## Problems to work on
• A. Answer these questions about the Transformations post:
(i) For how many years had the writer carried the glasses from house to house?
(ii) In what kind of box were the glasses packed?
(iii) What was the name of the street where the writer's first house in Jackson stood?
• B. Reproduce the part of the Transformations post that opens with the words containing "Thursday, January 31, 2013" and closes with "on Mad Men.".
• C. Carry on the Transformations post from the point at which it stops.

## Quoted passage
▶

Thursday, January 31, 2013

Transformations


I decided to finally use my nana’s glasses. I’d been carrying them around, from house to house, for thirty years. Thirty years! I didn’t want to break them. They were too sentimental to be mixed up with the I Love Horses mug and the cereal bowls in the sink. Also, I thought they were ugly. But they’ve somehow gotten beautiful, transforming themselves inside yellowed newspapers and a Pabst Blue Ribbon box, like a butterfly transforms itself inside a cocoon. Though they look exactly the same. Now I love them. Not only because they were hers, but because they’ve gotten old enough to be cool. I’m waiting to see Don holding one on Mad Men.

So now I’m looking around for what else is cool. I hate it when I suddenly remember something that at one time I thought was ugly, mostly out-of-style items that weren’t old enough, that I got rid of. I might have called these things “hideous.” Then I remember that I gave it away, or worse, threw it away, like the floor lamp with three cone-shaped metal shades perforated in an atomic starburst design to let the light shine through. I threw this cool piece into the garbage when we moved to Sturm Lane (our first house in Jackson) and were cleaning it out because it was an estate sale and it was full of junk.

◀

## Raw data
▶

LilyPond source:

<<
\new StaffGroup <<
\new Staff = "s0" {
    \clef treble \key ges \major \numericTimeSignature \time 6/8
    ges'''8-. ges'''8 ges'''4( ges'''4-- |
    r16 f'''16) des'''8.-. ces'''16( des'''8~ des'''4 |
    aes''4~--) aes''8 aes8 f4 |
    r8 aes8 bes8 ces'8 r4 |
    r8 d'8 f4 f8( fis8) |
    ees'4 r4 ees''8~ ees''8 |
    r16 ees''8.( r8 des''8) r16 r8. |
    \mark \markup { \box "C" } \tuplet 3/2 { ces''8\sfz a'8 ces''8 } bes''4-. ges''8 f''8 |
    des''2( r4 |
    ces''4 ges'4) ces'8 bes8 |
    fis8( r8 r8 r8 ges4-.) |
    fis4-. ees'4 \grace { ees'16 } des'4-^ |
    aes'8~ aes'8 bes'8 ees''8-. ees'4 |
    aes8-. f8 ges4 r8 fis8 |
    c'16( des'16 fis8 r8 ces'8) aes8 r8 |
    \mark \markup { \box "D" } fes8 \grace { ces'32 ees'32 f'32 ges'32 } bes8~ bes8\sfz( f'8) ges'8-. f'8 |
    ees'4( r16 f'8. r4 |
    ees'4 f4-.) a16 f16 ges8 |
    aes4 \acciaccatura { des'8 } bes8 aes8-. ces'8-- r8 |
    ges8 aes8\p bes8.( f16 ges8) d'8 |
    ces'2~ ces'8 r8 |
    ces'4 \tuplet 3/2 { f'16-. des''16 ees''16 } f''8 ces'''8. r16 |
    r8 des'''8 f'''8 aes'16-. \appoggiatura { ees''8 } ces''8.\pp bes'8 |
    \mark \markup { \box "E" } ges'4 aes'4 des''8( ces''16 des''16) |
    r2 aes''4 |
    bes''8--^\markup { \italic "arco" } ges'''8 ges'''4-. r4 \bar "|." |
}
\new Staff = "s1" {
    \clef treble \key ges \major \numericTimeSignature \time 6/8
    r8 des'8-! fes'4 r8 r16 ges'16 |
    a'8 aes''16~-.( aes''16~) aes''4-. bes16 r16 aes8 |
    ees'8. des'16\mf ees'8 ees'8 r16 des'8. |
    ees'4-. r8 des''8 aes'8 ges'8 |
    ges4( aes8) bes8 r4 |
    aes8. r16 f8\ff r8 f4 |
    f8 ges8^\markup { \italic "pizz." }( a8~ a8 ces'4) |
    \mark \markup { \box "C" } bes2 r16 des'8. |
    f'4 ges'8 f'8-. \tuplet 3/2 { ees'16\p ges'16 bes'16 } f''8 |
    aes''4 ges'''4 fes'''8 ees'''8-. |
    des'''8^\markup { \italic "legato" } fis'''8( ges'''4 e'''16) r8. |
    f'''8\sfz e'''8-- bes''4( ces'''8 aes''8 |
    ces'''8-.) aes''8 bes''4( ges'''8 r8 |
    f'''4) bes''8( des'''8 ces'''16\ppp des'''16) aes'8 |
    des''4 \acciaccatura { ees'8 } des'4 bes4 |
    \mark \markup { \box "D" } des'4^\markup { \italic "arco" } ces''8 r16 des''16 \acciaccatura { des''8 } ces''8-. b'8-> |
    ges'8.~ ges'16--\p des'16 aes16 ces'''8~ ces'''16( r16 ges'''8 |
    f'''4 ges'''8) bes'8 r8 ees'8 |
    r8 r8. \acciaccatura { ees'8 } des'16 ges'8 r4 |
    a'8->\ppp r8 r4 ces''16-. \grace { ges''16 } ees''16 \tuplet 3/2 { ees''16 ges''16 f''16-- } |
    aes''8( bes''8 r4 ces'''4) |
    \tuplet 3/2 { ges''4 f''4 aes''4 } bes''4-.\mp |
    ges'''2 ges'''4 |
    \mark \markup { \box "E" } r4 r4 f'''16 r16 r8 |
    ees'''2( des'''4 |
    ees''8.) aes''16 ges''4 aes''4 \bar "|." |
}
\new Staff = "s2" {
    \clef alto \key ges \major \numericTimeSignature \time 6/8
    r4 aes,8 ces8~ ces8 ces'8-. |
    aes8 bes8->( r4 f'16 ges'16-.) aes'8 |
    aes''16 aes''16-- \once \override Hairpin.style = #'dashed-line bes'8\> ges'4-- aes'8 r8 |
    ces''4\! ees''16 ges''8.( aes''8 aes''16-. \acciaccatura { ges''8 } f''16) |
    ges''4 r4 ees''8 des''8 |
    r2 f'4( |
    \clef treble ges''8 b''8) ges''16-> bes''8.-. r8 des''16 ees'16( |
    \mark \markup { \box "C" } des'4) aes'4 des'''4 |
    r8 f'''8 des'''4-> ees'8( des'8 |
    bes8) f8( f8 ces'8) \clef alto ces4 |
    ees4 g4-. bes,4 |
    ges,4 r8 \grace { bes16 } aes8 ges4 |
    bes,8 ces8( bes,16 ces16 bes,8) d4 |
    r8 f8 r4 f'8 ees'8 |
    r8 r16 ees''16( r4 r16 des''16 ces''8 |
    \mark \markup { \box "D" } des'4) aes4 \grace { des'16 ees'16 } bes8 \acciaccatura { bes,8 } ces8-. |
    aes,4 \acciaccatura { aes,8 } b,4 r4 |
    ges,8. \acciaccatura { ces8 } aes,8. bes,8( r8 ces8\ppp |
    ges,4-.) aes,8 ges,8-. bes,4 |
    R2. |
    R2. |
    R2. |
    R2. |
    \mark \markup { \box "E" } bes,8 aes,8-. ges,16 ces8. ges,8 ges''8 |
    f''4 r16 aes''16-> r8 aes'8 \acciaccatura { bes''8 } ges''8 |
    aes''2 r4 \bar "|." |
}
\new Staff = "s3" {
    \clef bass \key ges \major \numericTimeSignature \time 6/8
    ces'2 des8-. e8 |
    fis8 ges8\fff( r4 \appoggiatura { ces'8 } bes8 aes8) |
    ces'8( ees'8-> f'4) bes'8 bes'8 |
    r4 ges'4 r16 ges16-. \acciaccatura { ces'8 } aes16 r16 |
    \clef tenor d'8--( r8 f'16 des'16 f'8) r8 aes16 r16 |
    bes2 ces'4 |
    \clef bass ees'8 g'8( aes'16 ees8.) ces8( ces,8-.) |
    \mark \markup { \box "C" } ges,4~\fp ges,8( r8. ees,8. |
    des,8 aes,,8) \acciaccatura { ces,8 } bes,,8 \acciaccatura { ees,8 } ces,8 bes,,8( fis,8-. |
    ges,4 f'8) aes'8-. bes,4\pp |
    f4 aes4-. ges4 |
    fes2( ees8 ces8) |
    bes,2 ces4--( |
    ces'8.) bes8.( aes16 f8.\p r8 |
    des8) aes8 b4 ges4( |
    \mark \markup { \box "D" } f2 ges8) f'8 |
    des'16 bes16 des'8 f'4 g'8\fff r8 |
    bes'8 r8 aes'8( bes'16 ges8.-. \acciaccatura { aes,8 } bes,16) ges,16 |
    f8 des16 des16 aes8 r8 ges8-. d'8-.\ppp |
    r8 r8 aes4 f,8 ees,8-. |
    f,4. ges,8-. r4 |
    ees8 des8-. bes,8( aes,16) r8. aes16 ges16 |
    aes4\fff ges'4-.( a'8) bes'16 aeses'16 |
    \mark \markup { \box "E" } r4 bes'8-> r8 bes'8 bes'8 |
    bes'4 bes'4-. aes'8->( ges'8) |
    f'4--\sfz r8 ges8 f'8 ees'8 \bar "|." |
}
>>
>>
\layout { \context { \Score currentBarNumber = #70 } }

◀

## Expected responses
• A.
(i) Thirty years.
(ii) A Pabst Blue Ribbon box.
(iii) Sturm Lane.

• B.
Thursday, January 31, 2013

Transformations


I decided to finally use my nana’s glasses. I’d been carrying them around, from house to house, for thirty years. Thirty years! I didn’t want to break them. They were too sentimental to be mixed up with the I Love Horses mug and the cereal bowls in the sink. Also, I thought they were ugly. But they’ve somehow gotten beautiful, transforming themselves inside yellowed newspapers and a Pabst Blue Ribbon box, like a butterfly transforms itself inside a cocoon. Though they look exactly the same. Now I love them. Not only because they were hers, but because they’ve gotten old enough to be cool. I’m waiting to see Don holding one on Mad Men.

• C.
We had to get a Dumpster, there was so much junk in the house. Mostly old stuff, so I was thrilled. It had been an old man’s summer home in the woods near the lake, a sort of Adirondacks in central Jersey, because that’s what Jackson was in the thirties up until the nineties (when suburban sprawl took over), Adirondack-like, mixed with chicken farms, and towards the end, horse farms. The kids (kids—they were senior citizens themselves at this point) sold the place with everything in it, picking out choice items they wanted, and perhaps fought over, like the oak barrister bookcase and a round table with paw feet, leaving us the rest.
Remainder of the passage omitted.